Fear, Risk, and Airplanes
We are at home with the familiar. Even when the familiar is risky. We are more aware of risk with the exotic, even when the exotic is relatively safe.
There are some things I think I’ve figured out. First, nothing is completely safe. Second, if I try to live my life in perfectly safely then I’ll have a very poor life. Third, the actual risk is probably controllable to some extent. And last, the actual risk is probably not what the popular view holds it to be.
Bruce Scheier, in writing about the Virginia Tech shootings, says, “Our brains aren’t very good at probability and risk analysis, especially when it comes to rare occurrences. We tend to exaggerate spectacular, strange and rare events, and downplay ordinary, familiar and common ones.” Our perception of risk is distorted by familiarity.
I have friends that don’t like to fly. One has a reason: he flew helicopters in Viet Nam and was shot down. He’s got a conditioned reflex there that I can understand. Another prefers driving. Statistically that’s less safe, but she feels in control even if she isn’t really.

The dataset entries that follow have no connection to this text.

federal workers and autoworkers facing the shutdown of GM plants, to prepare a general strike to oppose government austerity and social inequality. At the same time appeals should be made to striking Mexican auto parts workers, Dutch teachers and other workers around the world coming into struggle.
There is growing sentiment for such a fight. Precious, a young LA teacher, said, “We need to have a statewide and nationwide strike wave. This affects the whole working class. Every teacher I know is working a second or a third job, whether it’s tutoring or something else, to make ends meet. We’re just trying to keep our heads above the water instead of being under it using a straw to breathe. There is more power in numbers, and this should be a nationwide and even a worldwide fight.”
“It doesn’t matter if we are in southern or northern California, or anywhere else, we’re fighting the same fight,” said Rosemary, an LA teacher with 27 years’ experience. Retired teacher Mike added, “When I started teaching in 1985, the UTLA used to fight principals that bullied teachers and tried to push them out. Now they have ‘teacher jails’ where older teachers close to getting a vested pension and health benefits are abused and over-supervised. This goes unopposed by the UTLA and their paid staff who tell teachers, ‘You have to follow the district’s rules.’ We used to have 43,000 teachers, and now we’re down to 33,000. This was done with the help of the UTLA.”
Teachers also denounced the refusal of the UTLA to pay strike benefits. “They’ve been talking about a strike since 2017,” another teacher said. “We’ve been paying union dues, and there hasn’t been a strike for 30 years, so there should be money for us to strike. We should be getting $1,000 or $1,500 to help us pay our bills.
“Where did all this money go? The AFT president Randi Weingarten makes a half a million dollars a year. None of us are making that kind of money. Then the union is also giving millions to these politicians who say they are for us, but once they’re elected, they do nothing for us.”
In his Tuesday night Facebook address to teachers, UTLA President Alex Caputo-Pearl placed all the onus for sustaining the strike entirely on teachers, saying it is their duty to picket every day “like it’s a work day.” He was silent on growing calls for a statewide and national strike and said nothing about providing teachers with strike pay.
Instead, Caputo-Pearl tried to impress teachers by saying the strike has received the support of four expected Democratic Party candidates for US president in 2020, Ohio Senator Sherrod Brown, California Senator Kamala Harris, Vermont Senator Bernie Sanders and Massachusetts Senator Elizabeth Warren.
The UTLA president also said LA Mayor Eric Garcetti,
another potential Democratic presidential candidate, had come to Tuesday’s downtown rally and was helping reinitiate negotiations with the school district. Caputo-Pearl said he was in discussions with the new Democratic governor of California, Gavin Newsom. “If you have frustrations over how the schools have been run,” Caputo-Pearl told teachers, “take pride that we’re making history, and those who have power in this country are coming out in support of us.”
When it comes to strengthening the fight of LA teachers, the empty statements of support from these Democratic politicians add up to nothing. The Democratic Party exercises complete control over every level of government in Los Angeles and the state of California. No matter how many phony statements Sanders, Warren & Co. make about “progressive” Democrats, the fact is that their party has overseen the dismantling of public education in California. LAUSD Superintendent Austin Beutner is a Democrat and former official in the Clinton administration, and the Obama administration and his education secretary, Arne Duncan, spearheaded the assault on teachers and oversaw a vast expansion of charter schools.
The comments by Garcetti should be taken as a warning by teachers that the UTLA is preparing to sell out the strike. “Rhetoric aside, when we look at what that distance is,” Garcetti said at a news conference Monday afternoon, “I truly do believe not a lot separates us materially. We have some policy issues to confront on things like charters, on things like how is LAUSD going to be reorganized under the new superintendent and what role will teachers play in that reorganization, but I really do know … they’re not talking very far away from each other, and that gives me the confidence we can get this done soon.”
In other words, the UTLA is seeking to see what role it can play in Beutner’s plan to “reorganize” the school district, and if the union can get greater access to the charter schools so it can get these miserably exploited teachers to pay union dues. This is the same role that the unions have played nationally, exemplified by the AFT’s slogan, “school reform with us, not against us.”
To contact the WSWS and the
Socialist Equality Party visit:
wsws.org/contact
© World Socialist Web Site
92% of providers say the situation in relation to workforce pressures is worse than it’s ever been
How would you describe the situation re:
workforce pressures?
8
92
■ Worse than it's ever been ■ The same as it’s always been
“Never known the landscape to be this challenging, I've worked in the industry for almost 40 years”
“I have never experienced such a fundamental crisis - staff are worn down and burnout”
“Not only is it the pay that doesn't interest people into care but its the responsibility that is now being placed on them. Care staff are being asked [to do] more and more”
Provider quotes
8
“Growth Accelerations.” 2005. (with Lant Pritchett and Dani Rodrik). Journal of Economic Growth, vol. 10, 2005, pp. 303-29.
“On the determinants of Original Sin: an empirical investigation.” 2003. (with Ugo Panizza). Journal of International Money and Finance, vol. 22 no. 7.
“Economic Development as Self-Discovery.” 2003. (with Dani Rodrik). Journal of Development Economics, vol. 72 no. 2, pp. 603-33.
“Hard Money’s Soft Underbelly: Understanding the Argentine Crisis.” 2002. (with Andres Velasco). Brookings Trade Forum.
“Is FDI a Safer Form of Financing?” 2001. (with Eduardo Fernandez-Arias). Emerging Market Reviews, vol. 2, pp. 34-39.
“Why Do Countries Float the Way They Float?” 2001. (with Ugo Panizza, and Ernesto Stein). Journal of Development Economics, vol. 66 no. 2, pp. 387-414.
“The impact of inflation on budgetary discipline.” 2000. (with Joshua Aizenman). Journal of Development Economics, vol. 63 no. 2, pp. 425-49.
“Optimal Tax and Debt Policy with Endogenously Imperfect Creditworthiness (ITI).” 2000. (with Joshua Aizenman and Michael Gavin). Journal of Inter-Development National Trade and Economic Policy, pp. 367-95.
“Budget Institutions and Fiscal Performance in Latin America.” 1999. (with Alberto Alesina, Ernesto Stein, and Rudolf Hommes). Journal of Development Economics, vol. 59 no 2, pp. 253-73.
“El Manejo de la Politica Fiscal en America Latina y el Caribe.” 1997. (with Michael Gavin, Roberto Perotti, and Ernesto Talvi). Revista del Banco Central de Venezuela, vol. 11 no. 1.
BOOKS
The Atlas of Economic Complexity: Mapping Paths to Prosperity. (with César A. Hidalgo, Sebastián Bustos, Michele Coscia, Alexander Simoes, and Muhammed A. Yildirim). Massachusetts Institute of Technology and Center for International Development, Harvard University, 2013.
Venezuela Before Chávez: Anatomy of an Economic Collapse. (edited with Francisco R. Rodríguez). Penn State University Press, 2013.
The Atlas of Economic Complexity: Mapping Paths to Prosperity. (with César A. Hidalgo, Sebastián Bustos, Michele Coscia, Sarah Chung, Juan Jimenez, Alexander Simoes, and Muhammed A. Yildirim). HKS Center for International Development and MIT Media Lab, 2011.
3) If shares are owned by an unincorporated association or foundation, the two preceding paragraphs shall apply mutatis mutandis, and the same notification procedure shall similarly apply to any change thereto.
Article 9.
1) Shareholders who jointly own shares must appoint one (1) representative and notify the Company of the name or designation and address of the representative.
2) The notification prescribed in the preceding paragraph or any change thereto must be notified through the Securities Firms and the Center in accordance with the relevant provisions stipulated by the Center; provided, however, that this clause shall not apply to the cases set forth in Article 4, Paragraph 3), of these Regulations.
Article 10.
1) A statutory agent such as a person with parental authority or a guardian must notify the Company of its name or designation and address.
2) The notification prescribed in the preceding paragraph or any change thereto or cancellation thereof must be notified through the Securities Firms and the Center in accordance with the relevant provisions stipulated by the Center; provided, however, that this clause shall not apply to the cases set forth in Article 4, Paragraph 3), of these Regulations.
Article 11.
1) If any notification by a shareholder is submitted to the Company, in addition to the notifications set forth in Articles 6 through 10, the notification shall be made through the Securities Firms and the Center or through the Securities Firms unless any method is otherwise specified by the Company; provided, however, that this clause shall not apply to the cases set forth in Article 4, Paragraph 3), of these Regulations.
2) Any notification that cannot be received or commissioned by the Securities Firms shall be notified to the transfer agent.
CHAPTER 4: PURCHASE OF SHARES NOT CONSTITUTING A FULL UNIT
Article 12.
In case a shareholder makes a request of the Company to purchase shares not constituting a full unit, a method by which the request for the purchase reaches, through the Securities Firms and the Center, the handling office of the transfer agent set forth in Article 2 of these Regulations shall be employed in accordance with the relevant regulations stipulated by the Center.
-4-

My strategy is to deal with this by education. In short, find out more information and look at it dispassionately. Sometime before I actually learned to fly, I read all the NTSB reports for two years for one area of the U.S. and came to a several conclusions. First, unavoidable situations and catastrophic mid-air accidents are quite rare. Second, around 2/3s of the accidents I read had two things in common: flight into weather the pilot or plane was not equipped for, or running out of gas. There’s also a category of just stupid pilot tricks like exceeding speeds that an airplane is capable of, or getting too slow and stalling at low altitude.
Those are controllable. If I eliminated those dumb moves, checked my fuel tanks, and was careful with weather I was actually safer than driving. After all, in driving I’m moving fast perhaps only 8 feet away from someone who’s reading a newspaper or talking on their cellphone and gesturing with both hands. (Yes I’ve seen both, a number of times.) So in learning to fly and since I’ve made it a habit to always check fuel, to only trust the fuel gauges when I’ve verified the tanks. I’ve also made weather a strong interest.
Accidents of all sorts, not just in aviation, have a characteristic that usually several things have to go wrong. Accidents are a chain of events that all have to happen correctly (or incorrectly) to cause the problem. If the chain is broken, there might be a “close call”, but no accident. Another analogy I like is the “swiss cheese” model. The holes in the layer of swiss cheese have to line up just right to let an accident through.
The aviation system is built with margins and backups to make that chain longer and keep at least one link from breaking. But, accidents still do happen. It is a fact of life that humans make mistakes. It is a personal effort to improve and avoid mistakes, not something that can be legislated. There are people who fly all their lives and have never had an accident. I strive to be one of those. More that than, I am planning and training and making that personal effort to be one of those.
But on a level of our whole society. if we are to accept a technology into our lives, we must accept that there will be, unfortunately, an accident. No matter how safe we try to be. If we use gasoline, fires will happen. If we have guns, shootings will happen, if we have cars, car accidents will happen, and so on. If we accept a technology, we accept its consequences wether we know we’re doing that or not.
That is not to say that we should just accept our fates and have accidents, but we should accept that we will never get rid of all accidents. We should strive for safety and work for it. But the modern tendency to want to be perfect safe is not only unrealistic but probably undesirable.
Risk, a calculated and careful kind of risk, is the only way to move forward. If we never risk, we never try anything new. We can only learn new ideas and facts by trying new things.
May 14th, 2009 at 15:20
I firmly believe that the antidote to Risk is Judgment. To obtain good judgment you either need training or experience. Unfortunately in flying, obtaining the experience before the judgment can easily kill. I’m using all of my senses to counter my own fear. I read, I blog, I stay keen on all sorts of periphery and doing so has kept me alive so far. I also have certain rules to catch me if my judgment fails. 3 strikes no flight. “It’s better to be on the ground wishing you were in the air…….”
The downside is that the more I eliminate risk, the less fun I seem to have!
I believe if I were in your situation owning my own aircraft, I might operate differently as after a time, things would lull me into familiar complacency.
May 16th, 2009 at 13:34
Viennatech, sounds like you’re doing it right! Thanks for your comments, it’s very useful to accumulate ways of managing risk
I think of risk as “probability of something bad happening”. The “something bad” can be much less drastic than an accident involving bent metal or broken fiberglass. It can be as minor as “I set my rule as +- 50 feet for this trip, and I’m off 100!”.
In other words, I’m setting my tolerance for sloppiness very tight lately. This way, I have a wider safety margin. And I teach myself to fly to stricter standards.
Also, I consider some part of risk as calculated risk: that is I have an out or backdoor away if I need it, or a recovery plan. So yes, I’ve done fun things like a falling leaf stall safely! That’s pretty fun.